Il mondo delle slot e delle videolottery in Italia, sta per vivere una nuova rivoluzione. Le slot machine da bar e le VLT infatti, saranno dotate di un sistema di controllo per impedire il gioco ai minorenni. Si tratta di un tipo di limitazione già in atto nelle macchinette che distribuiscono sigarette, provviste di una fessura per inserire la tessera sanitaria. In questo modo si impedisce ai minori di acquistare questo prodotto.

Per molti, oltre che un modo per impedire ai minori di accedere al gioco delle slot e delle VLT, si tratterebbe di un escamotage per attuare forme di controllo su chi percepirà il reddito di cittadinanza. In questo modo si potrebbero effettuare verifiche, e fare in modo che chi prende il sussidio non possa usare i soldi per il gioco d’azzardo.

Per ora se ne parla soltanto, infatti i tempi per vedere le prime slot e videolottery vlt con questo meccanismo sono lunghi: si dovrà aspettare l’inizio del 2020. In questo modo si stringeranno i controlli sui giocatori delle slot da bar e le vlt. Questi dovrebbero essere appannaggio dei gestori delle sale slot o dei bar che ospitano le macchinette. Nel casinò legale online, questi controlli sono già in atto. Infatti al momento dell’apertura di un conto di gioco bisogna inviare una copia del proprio documento di identità. Dunque, se si è minorenni, teoricamente non si può aprire un conto di gioco.

Casinò legale chiuso ai minori, ma non sempre funziona

L’obiettivo è di serrare le porte del gioco alle slot in Italia ai minorenni. Questo implicherà un lavoro di adattamento delle slot attualmente in circolazione. Dovranno infatti essere provviste di un lettore di banda magnetica e di uno speciale software. Questo dopo aver accertato l’età del giocatore dovrà consentire, o impedire l’accesso al gioco. Inoltre la lettura della tessera sanitaria dovrà essere ripetuta a intervalli di 15 minuti.

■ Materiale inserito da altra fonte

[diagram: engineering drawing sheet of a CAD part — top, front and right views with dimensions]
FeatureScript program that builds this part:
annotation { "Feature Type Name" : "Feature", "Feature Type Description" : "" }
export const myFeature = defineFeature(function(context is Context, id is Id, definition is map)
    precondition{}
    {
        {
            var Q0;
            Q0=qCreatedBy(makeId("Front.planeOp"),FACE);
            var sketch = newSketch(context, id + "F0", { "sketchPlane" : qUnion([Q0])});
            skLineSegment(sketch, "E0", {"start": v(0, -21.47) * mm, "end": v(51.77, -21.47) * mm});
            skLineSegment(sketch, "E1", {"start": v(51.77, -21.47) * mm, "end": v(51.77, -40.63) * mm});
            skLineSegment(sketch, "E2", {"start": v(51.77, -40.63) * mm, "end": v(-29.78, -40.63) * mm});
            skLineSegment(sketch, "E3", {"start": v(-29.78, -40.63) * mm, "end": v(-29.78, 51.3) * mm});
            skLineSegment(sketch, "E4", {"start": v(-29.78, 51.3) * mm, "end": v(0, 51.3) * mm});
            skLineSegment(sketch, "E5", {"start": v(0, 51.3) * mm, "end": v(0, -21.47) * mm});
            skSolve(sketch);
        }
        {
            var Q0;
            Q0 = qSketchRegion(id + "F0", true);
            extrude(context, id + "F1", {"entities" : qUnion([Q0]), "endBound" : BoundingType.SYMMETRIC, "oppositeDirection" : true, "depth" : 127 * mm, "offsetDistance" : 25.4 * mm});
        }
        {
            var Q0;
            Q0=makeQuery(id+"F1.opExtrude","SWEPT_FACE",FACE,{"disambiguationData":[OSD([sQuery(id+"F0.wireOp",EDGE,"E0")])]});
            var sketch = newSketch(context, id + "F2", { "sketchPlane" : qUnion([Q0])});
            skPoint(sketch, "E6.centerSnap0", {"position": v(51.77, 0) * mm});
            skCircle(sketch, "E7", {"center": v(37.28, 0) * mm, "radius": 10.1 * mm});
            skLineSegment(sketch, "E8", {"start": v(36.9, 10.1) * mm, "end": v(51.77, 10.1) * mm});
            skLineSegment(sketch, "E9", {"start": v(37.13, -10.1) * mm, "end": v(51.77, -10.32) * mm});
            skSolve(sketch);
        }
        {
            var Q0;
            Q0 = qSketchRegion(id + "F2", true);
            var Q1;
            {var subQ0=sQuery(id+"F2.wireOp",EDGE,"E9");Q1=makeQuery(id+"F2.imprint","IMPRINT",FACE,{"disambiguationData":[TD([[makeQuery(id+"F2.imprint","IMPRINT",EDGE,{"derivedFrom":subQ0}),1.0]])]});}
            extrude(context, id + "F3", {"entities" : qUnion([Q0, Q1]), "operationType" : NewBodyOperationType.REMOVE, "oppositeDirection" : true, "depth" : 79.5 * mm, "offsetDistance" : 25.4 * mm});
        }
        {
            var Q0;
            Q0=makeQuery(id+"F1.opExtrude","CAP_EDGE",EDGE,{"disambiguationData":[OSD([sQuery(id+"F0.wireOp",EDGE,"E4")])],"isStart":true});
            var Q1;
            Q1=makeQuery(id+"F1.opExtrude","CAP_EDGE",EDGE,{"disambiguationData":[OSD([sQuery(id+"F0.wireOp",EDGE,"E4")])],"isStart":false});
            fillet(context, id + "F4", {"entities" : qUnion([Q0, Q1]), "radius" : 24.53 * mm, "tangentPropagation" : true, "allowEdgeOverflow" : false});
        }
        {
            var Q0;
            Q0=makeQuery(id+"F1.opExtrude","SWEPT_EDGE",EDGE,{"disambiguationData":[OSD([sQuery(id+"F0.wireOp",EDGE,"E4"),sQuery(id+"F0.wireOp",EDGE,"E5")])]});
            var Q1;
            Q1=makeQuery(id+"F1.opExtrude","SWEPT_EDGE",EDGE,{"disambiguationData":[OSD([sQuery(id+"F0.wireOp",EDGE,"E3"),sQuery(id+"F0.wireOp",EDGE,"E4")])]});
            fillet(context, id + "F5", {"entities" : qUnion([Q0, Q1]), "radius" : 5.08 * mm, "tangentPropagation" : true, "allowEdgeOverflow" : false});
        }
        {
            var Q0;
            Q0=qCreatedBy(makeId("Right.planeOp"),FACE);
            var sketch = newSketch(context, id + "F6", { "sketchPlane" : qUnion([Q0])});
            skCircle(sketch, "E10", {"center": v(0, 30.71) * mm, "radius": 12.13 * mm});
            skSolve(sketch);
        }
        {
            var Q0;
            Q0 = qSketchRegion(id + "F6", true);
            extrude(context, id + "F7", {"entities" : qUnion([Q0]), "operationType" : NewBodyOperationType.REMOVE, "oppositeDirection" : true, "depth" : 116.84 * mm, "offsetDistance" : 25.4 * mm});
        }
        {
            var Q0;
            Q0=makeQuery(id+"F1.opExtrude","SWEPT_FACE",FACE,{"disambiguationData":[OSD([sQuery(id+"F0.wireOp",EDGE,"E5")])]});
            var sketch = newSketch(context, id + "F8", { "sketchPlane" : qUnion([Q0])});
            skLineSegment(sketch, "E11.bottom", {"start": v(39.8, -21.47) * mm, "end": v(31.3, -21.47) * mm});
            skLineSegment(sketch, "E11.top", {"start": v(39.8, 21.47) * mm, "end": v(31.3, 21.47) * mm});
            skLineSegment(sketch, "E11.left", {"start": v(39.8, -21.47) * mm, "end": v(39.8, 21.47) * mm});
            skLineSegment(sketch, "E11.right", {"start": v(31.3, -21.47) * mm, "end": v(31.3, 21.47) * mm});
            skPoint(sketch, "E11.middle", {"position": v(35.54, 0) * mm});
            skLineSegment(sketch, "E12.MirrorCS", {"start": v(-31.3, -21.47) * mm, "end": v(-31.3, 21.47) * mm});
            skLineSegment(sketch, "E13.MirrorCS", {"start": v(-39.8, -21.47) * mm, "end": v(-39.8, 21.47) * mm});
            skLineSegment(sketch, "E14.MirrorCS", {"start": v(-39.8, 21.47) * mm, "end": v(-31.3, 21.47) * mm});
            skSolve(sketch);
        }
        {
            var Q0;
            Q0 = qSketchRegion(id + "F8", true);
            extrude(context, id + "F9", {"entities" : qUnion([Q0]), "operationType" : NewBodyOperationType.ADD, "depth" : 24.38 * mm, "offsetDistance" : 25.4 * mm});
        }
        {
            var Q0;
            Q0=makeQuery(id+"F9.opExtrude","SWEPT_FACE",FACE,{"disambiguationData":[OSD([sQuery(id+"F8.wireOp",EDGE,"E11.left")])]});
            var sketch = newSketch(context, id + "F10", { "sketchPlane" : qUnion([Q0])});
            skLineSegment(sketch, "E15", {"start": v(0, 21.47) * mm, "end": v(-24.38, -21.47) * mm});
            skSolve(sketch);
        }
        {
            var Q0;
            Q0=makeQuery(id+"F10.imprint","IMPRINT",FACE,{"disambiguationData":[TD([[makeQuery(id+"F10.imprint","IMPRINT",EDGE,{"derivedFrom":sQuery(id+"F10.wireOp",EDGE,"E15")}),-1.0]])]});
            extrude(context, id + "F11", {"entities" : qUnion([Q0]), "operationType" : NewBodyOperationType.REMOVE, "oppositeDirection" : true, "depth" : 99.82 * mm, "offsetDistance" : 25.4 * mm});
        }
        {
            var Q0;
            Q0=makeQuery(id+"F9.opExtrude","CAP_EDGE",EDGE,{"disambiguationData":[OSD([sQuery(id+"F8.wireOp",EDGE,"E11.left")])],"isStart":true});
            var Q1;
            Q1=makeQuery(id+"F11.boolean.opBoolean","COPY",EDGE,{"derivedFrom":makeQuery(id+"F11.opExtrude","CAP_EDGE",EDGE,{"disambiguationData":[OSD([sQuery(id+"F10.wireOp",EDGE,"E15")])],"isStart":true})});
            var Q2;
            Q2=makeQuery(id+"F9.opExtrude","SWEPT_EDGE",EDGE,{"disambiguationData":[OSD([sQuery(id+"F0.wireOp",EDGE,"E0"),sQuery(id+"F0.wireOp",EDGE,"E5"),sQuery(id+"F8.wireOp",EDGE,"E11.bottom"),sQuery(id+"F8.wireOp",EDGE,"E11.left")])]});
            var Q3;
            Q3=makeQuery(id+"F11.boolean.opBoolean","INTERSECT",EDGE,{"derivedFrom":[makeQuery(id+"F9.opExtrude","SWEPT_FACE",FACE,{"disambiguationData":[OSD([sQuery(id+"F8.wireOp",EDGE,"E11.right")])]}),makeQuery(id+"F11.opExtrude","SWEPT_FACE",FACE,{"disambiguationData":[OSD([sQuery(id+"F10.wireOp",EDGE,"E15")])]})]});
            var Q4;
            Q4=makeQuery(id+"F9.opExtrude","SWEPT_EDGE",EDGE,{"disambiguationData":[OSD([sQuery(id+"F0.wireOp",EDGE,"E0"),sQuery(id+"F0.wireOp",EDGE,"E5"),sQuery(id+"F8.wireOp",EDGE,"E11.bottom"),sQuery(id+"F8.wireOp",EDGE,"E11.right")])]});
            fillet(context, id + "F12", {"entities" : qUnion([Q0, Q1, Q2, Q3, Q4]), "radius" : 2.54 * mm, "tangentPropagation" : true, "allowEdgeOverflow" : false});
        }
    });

Per il momento le slot dei bar e le VLT continuano a funzionare normalmente, e sono, come già accennato, i gestori delle sale giochi a dover impedire il gioco ai minorenni. Ma purtroppo non sempre ci riescono o vogliono farlo. È recente la notizia di una ragazzina di Gallarate che a soli 12 anni giocava alle slot machine un una sala giochi. Un casinò legale, ma illegale per lei, sorpresa dagli agenti davanti alle macchinette. Ovviamente il titolare della sala giochi, un uomo di nazionalità cinese è stato denunciato, e la sala giochi chiusa.

Viva il casinò legale, ma regolamentato!

Purtroppo non sono rari i casi di minorenni, che riescono ad accedere al gioco d’azzardo, sia esso rappresentato dalle slot machine del bar e le VLT, o dalle scommesse piazzate in agenzia. Inconsapevolmente spesso anche i genitori spingono i propri figli minori a giocare d’azzardo. Magari quando in tabaccheria comprano un tagliando di lotteria istantanea e lo fanno grattare i propri bambini.

Sul web qualunque casinò legale online impone una verifica dell’identità del giocatore, ma i minori potrebbero accedere al gioco presentando i documenti dei genitori. Il controllo parentale si rivela fondamentale laddove la modalità di gioco a distanza, grazie a smartphone e simili, è più difficile da tenere sotto osservazione.

Il discorso sul gioco in Italia è sempre attuale, dato che da un lato è lo stato a gestire l’azzardo nel nostro Paese e a regolamentarlo. Dall’altro il gioco può essere alla base di problematiche varie, come quella della dipendenza e del gioco dei minori appunto. Ogni casinò legale in Italia deve promuovere il gioco, come divertimento, così come nelle direttive dell’ADM. Solo in questo modo l’attività dell’azzardo, può essere praticata per quello che è, senza che si tramuti in qualcosa di diverso da un divertente passatempo.